Would have a 10K hard drive really make that much of a difference in encoding?

Thanks!!!
iGrant
 

junior77

macrumors regular
Jun 29, 2007
123
0
Michigan
Raptors are not compatible (random hang ups) with older PowerMac G5 towers. Known bug from WD with a few of their drives. You would need a new PCIX SATA controller to use it.
 

iGrant

macrumors 6502a
Original poster
Sep 20, 2006
542
0
Ridgeway
Raptors are not compatible (random hang ups) with older PowerMac G5 towers. Known bug from WD with a few of their drives. You would need a new PCIX SATA controller to use it.

Thanks!!! Well that answers my question!

-iGrant
 

junior77

macrumors regular
Jun 29, 2007
123
0
Michigan
FYI...

Western Digital Answer ID 1415

Problem:
After installing a WD4000YR, WD4000KD, WD360ADFD, WD7400ADFD, WD1500AHFD, or WD1500ADFD, the computer system will hang (lock up), necessitating a system re-boot.

Cause:
The Apple G5 tower does not support certain standard Serial ATA interface protocols used by the WD4000YR, WD4000KD, WD360ADFD, WD7400ADFD, WD1500AHFD, and WD1500ADFD hard drives resulting in an interface lock-up. This causes the computer system to hang.

Resolution:
The only work-around we have identified at this time is installing a SATA Host Bus Adapter (controller card), effectively circumventing the on-board interface.
 

Firefly2002

macrumors 65816
Jan 9, 2008
1,220
0
Please note that cache size really doesn't matter very much. I've seen some tests where larger caches perform worse. It's largely a marketing gimmick.
 

iGrant

macrumors 6502a
Original poster
Sep 20, 2006
542
0
Ridgeway
FYI...

Western Digital Answer ID 1415

Problem:
After installing a WD4000YR, WD4000KD, WD360ADFD, WD7400ADFD, WD1500AHFD, or WD1500ADFD, the computer system will hang (lock up), necessitating a system re-boot.

Cause:
The Apple G5 tower does not support certain standard Serial ATA interface protocols used by the WD4000YR, WD4000KD, WD360ADFD, WD7400ADFD, WD1500AHFD, and WD1500ADFD hard drives resulting in an interface lock-up. This causes the computer system to hang.

Resolution:
The only work-around we have identified at this time is installing a SATA Host Bus Adapter (controller card), effectively circumventing the on-board interface.

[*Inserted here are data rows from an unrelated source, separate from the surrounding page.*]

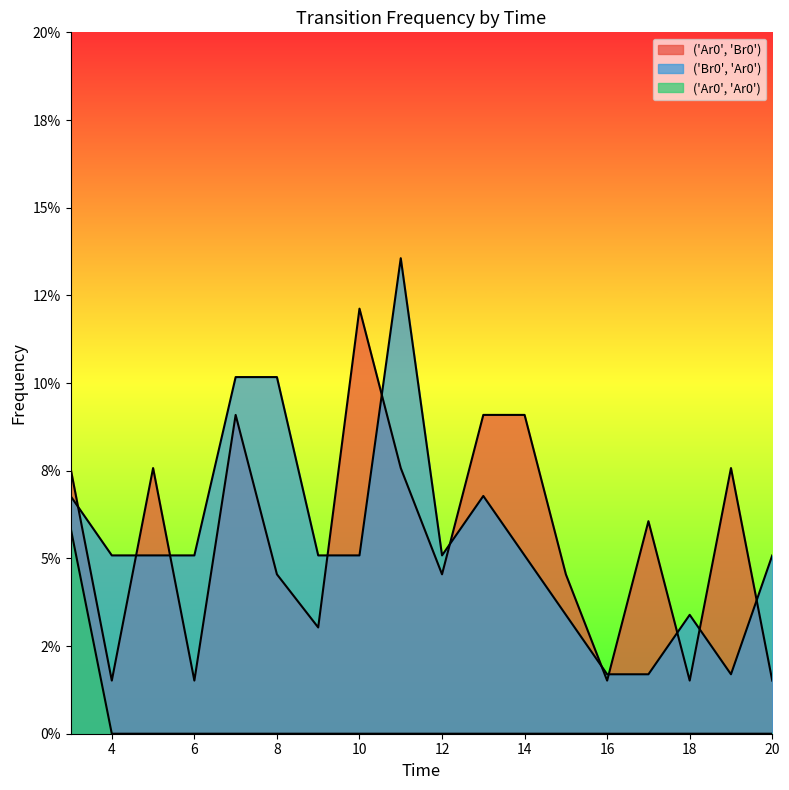

Reading left to right, what are all the values shown in this chart?

('Ar0', 'Br0'): 0.1	0.0	0.1	0.0	0.1	0.0	0.0	0.1	0.1	0.0	0.1	0.1	0.0	0.0	0.1	0.0	0.1	0.0
('Br0', 'Ar0'): 0.1	0.1	0.1	0.1	0.1	0.1	0.1	0.1	0.1	0.1	0.1	0.1	0.0	0.0	0.0	0.0	0.0	0.1
('Ar0', 'Ar0'): 0.1	0.0	0.0	0.0	0.0	0.0	0.0	0.0	0.0	0.0	0.0	0.0	0.0	0.0	0.0	0.0	0.0	0.0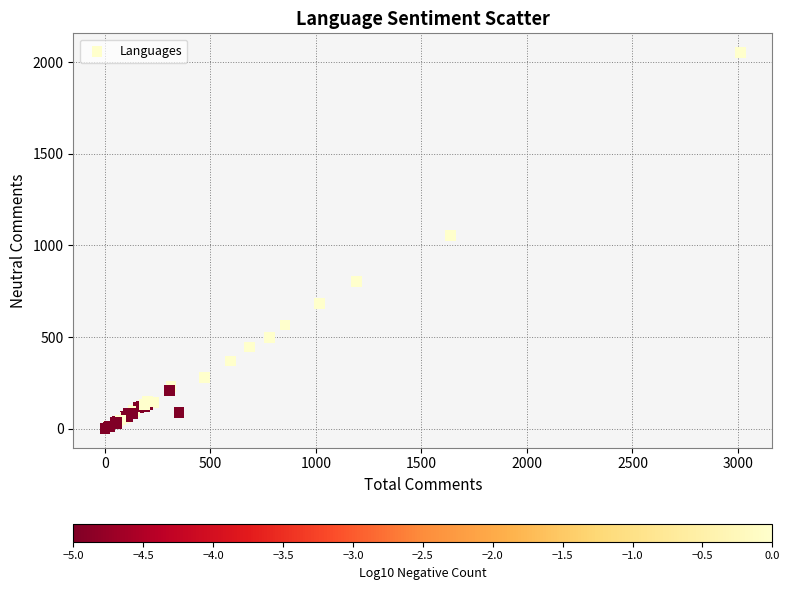

What Y value in the scatter plot is closest to 1027?

1054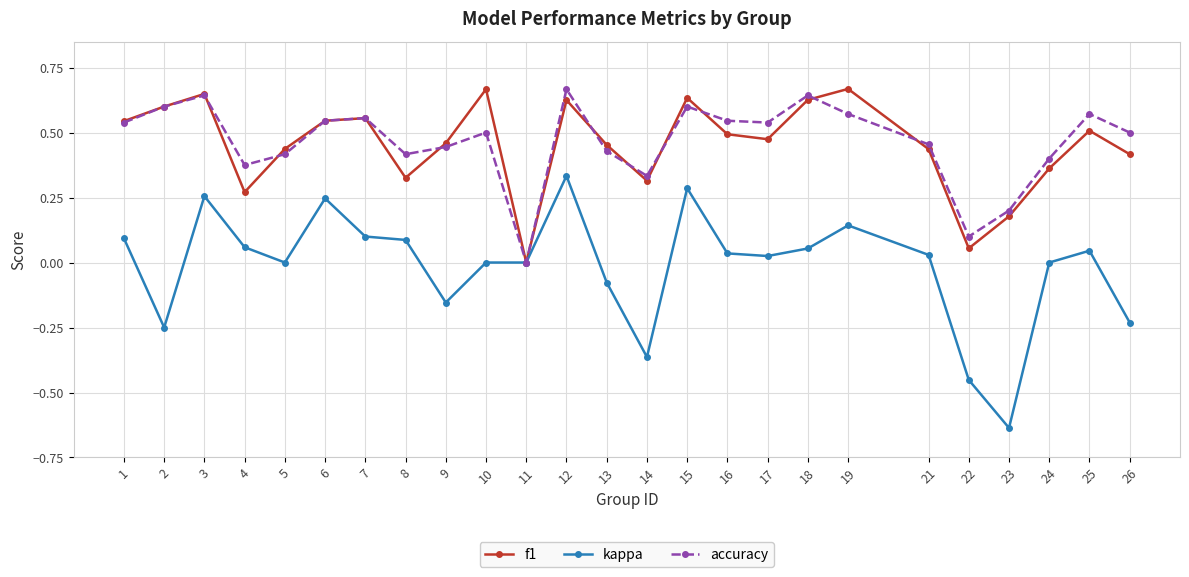

True or false: f1 has a value of 0.4 at 26.

True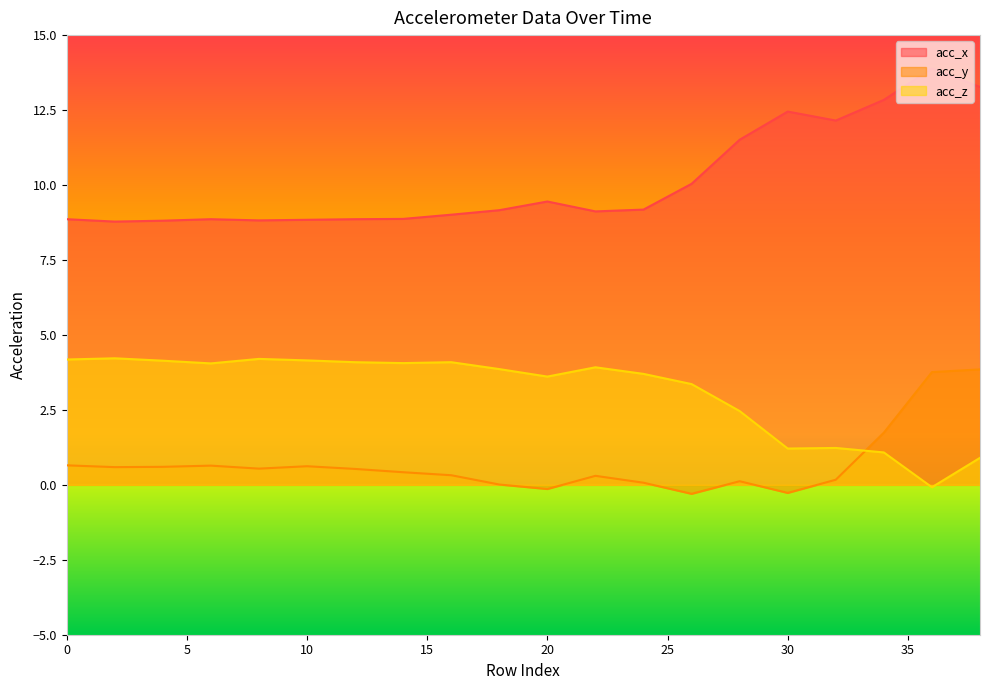

What is the total value across all series at 32?

13.6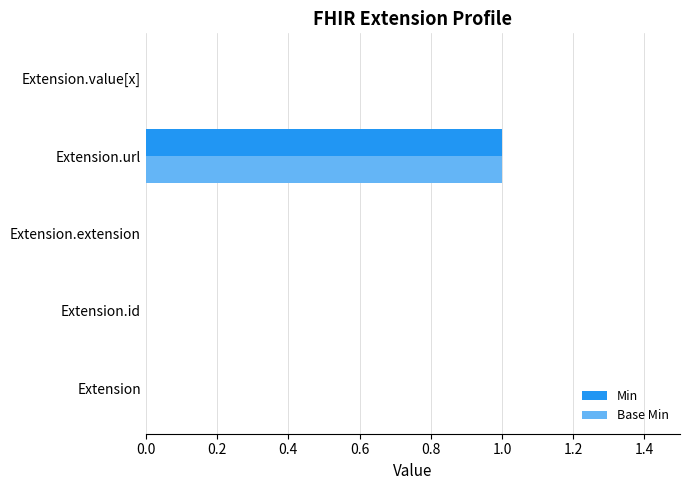

At which category is the sum across all series the highest?

Extension.url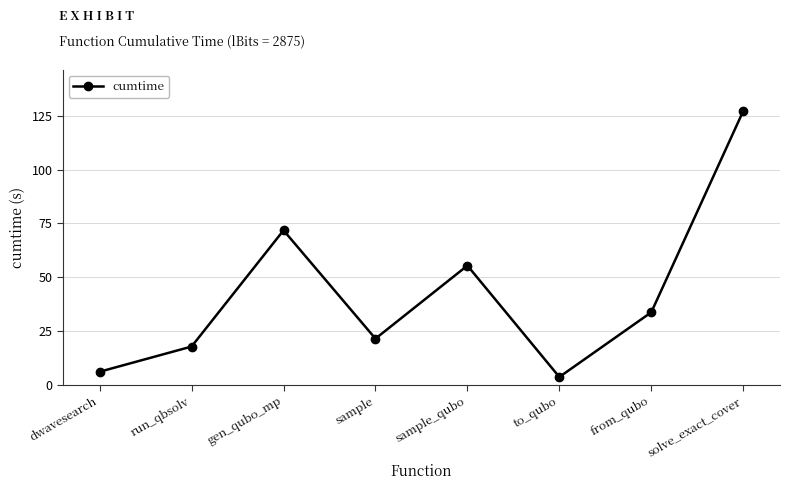

How many data points are less than 33?

4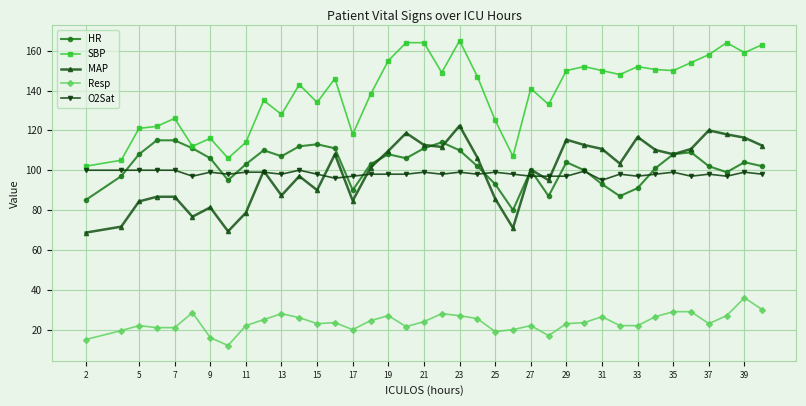

True or false: Resp and HR cross at least once.

False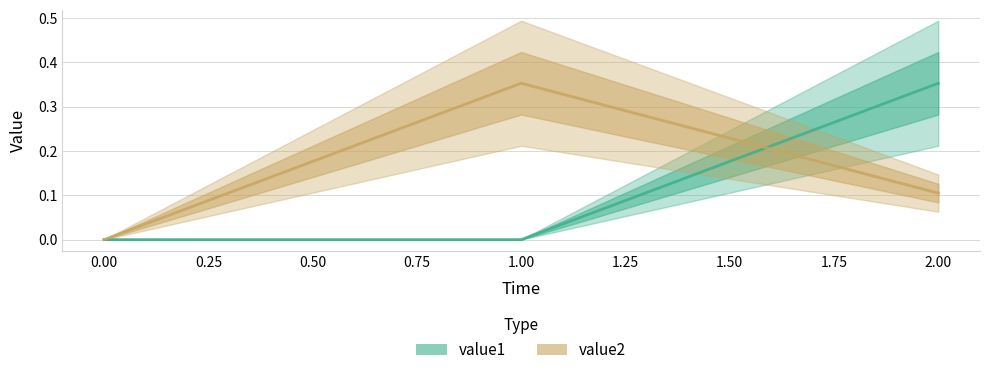

Which series has the widest spread of values?

value1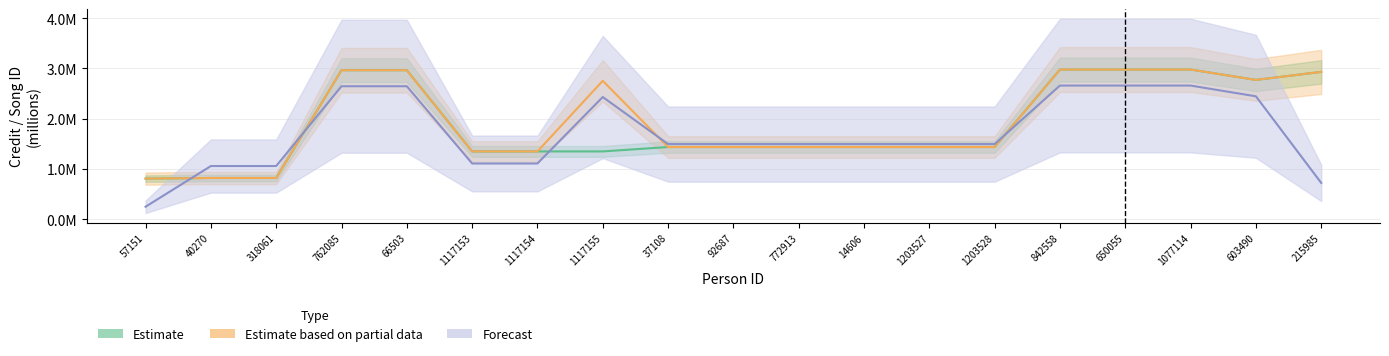

At how many categories does at least one series exceed 1?

18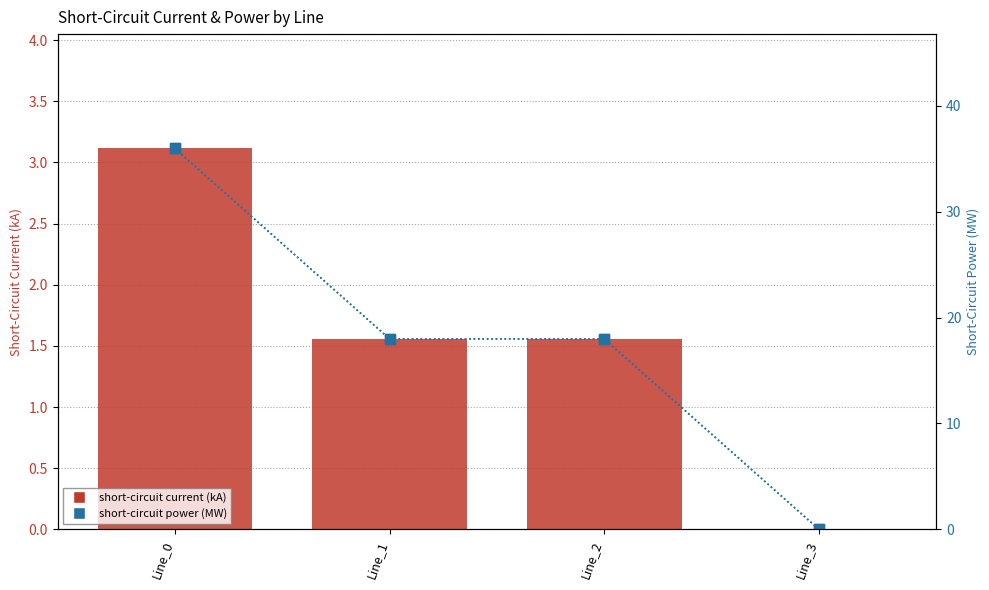

What is the value of the pf_ikss_c_from_ka bar at the 1st from the left?

3.1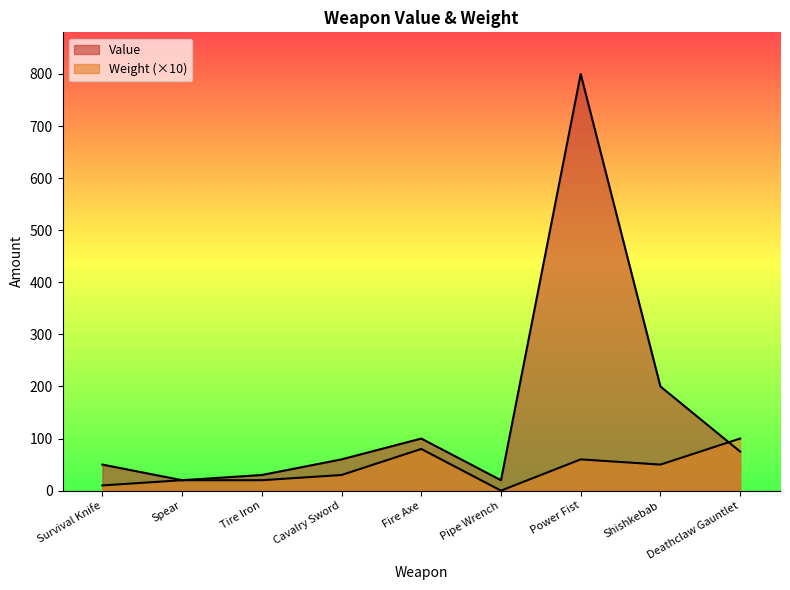

How many intersections are there between Weight and Value?

1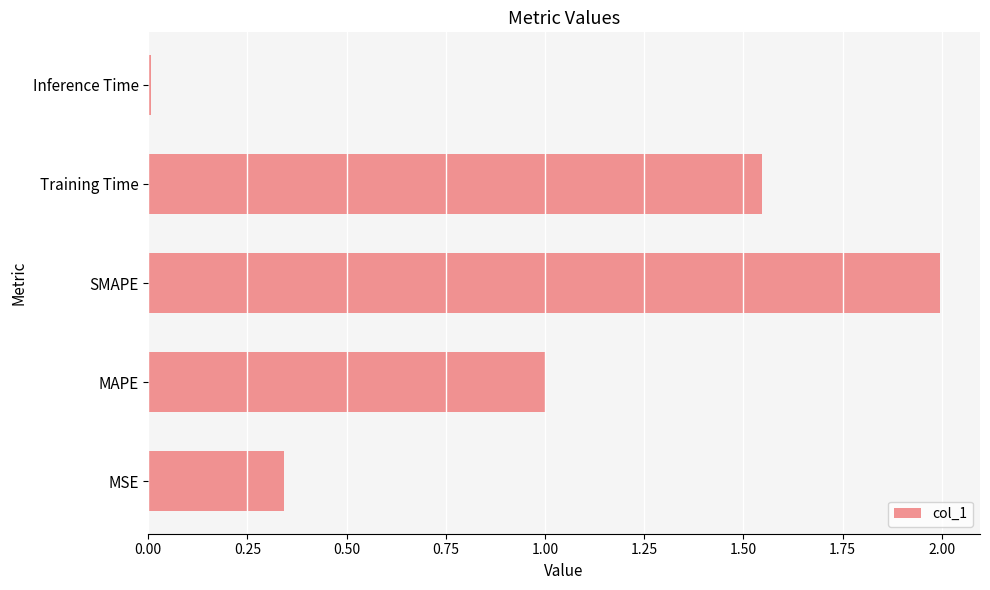

List the labels in order of value, smallest first.

Inference Time, MSE, MAPE, Training Time, SMAPE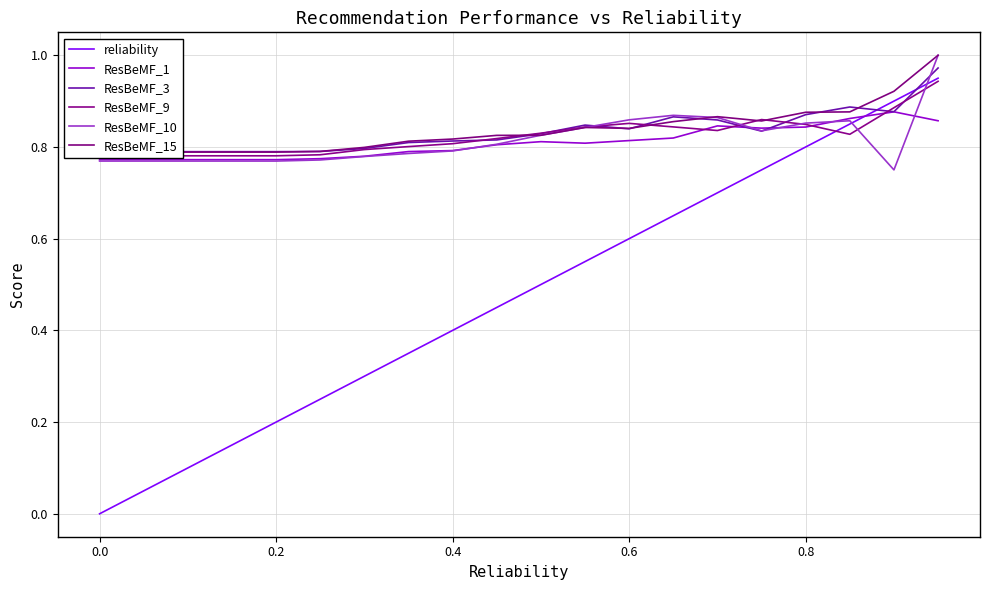

How many times do reliability and ResBeMF_10 cross each other?

2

I have a Sonnet SATA PCI card that is currently not in use that I can put in my G5, I am just wondering if getting a 10K hard drive will really be a big improvement, does anyone have any benchmark results that I can see?

Thanks
iGrant
 

junior77

macrumors regular
Jun 29, 2007
123
0
Michigan
Take a look at http://www.barefeats.com there are some benchmarks done there that will hopefully give you some insight.

http://www.tomshardware.com is another useful site...

Keep in mind the raptors are loud and pricey for the amount of disk space you get, $200 for 150GB. You should be able to find a 'quiet' 500GB for ~$100. Food for thought...

I personally use raptors as my OS drives for both leopard & windows, but I do pay the price for noise.